- AIM OF THE EXERCISE
Render every line of the entries below as a Markdown table with the columns Row and Text, where Row holds a running number and Text holds the line. Skip blank lines and leave the pictures out.

- INPUT
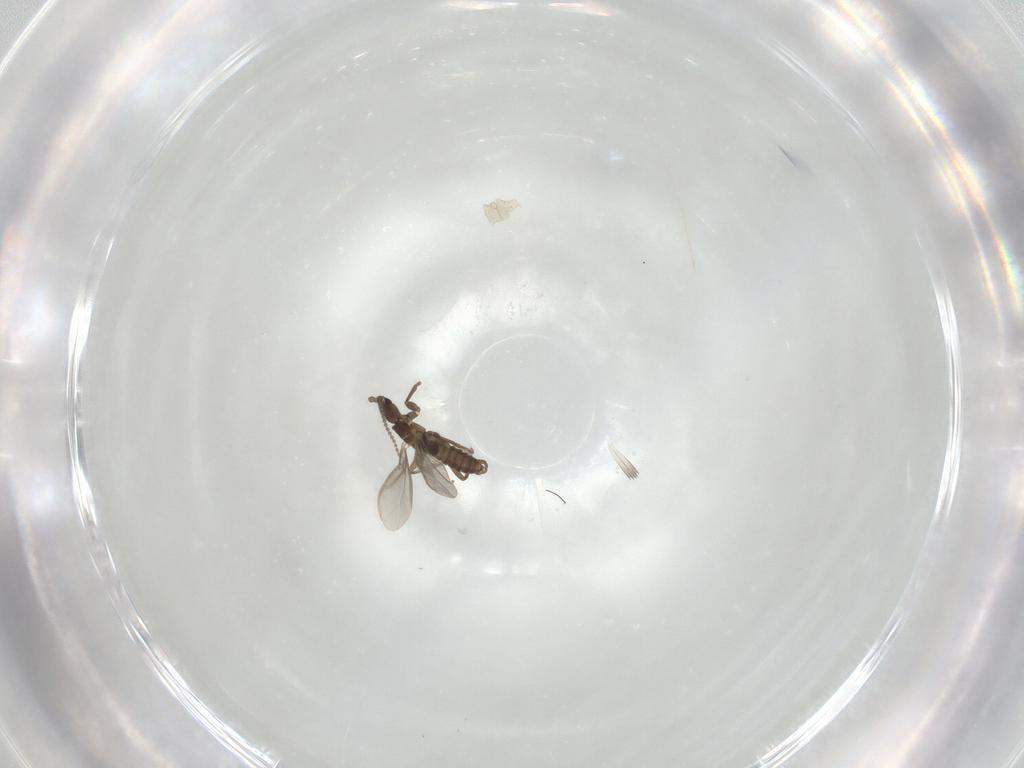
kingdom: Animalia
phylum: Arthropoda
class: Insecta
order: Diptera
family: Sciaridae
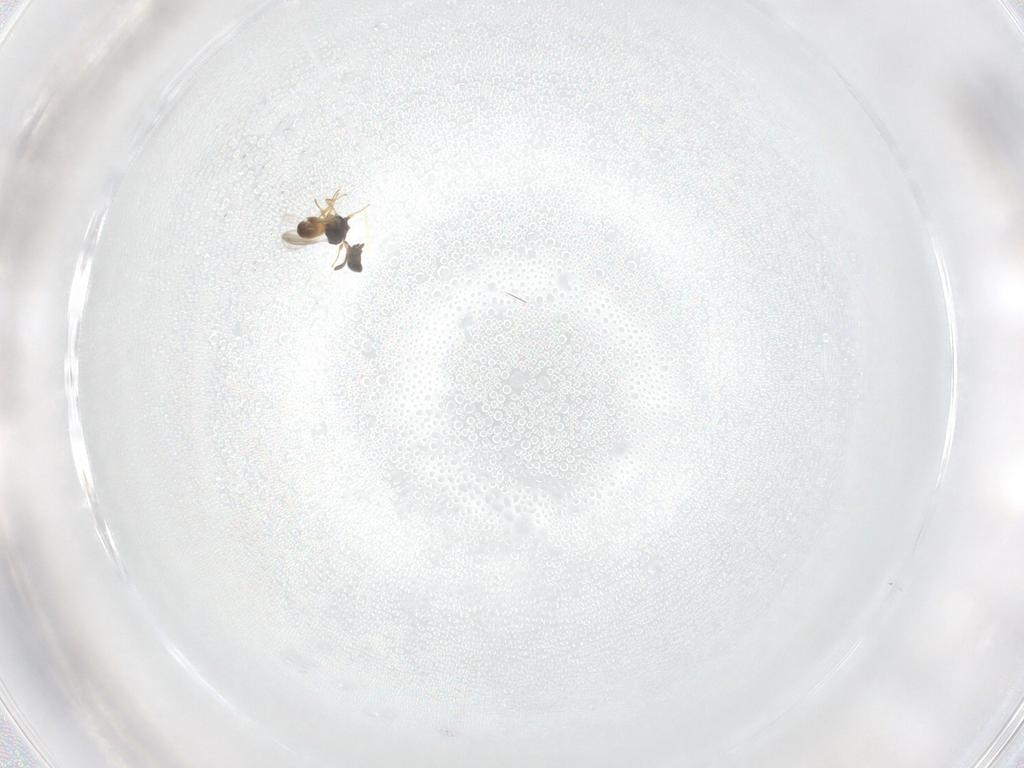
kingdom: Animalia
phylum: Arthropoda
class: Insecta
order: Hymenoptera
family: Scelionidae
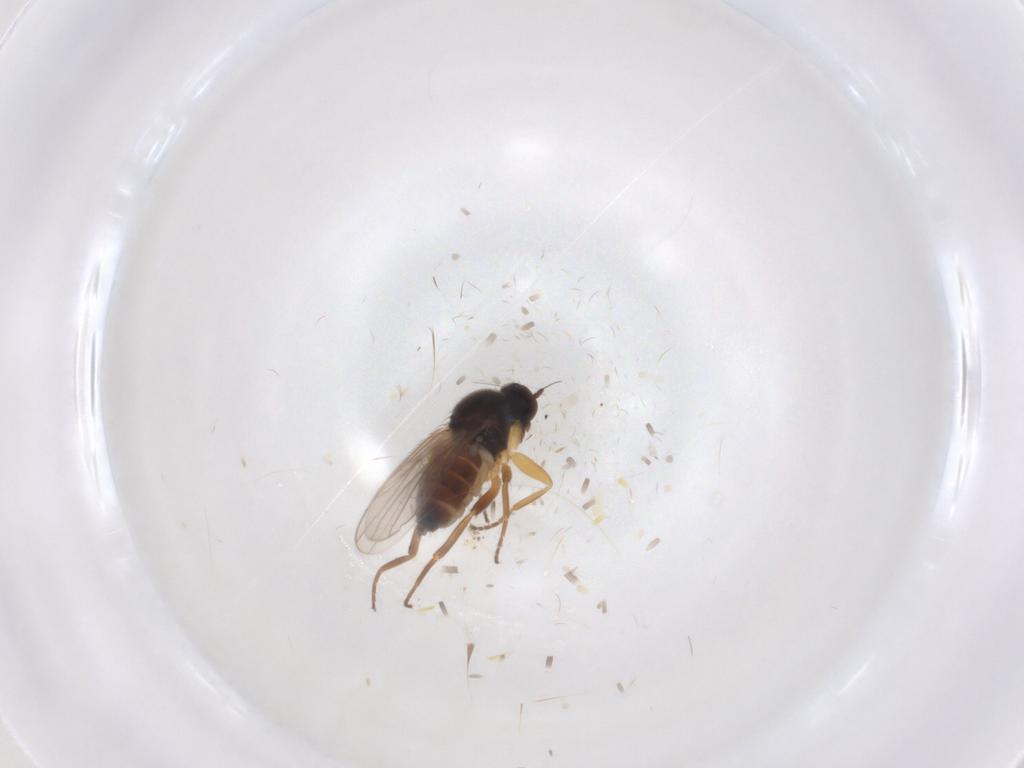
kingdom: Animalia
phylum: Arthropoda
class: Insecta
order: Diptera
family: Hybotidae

- TASK ANSWER
| Row | Text |
|---|---|
| 1 | kingdom: Animalia |
| 2 | phylum: Arthropoda |
| 3 | class: Insecta |
| 4 | order: Diptera |
| 5 | family: Sciaridae |
| 6 | kingdom: Animalia |
| 7 | phylum: Arthropoda |
| 8 | class: Insecta |
| 9 | order: Hymenoptera |
| 10 | family: Scelionidae |
| 11 | kingdom: Animalia |
| 12 | phylum: Arthropoda |
| 13 | class: Insecta |
| 14 | order: Diptera |
| 15 | family: Hybotidae |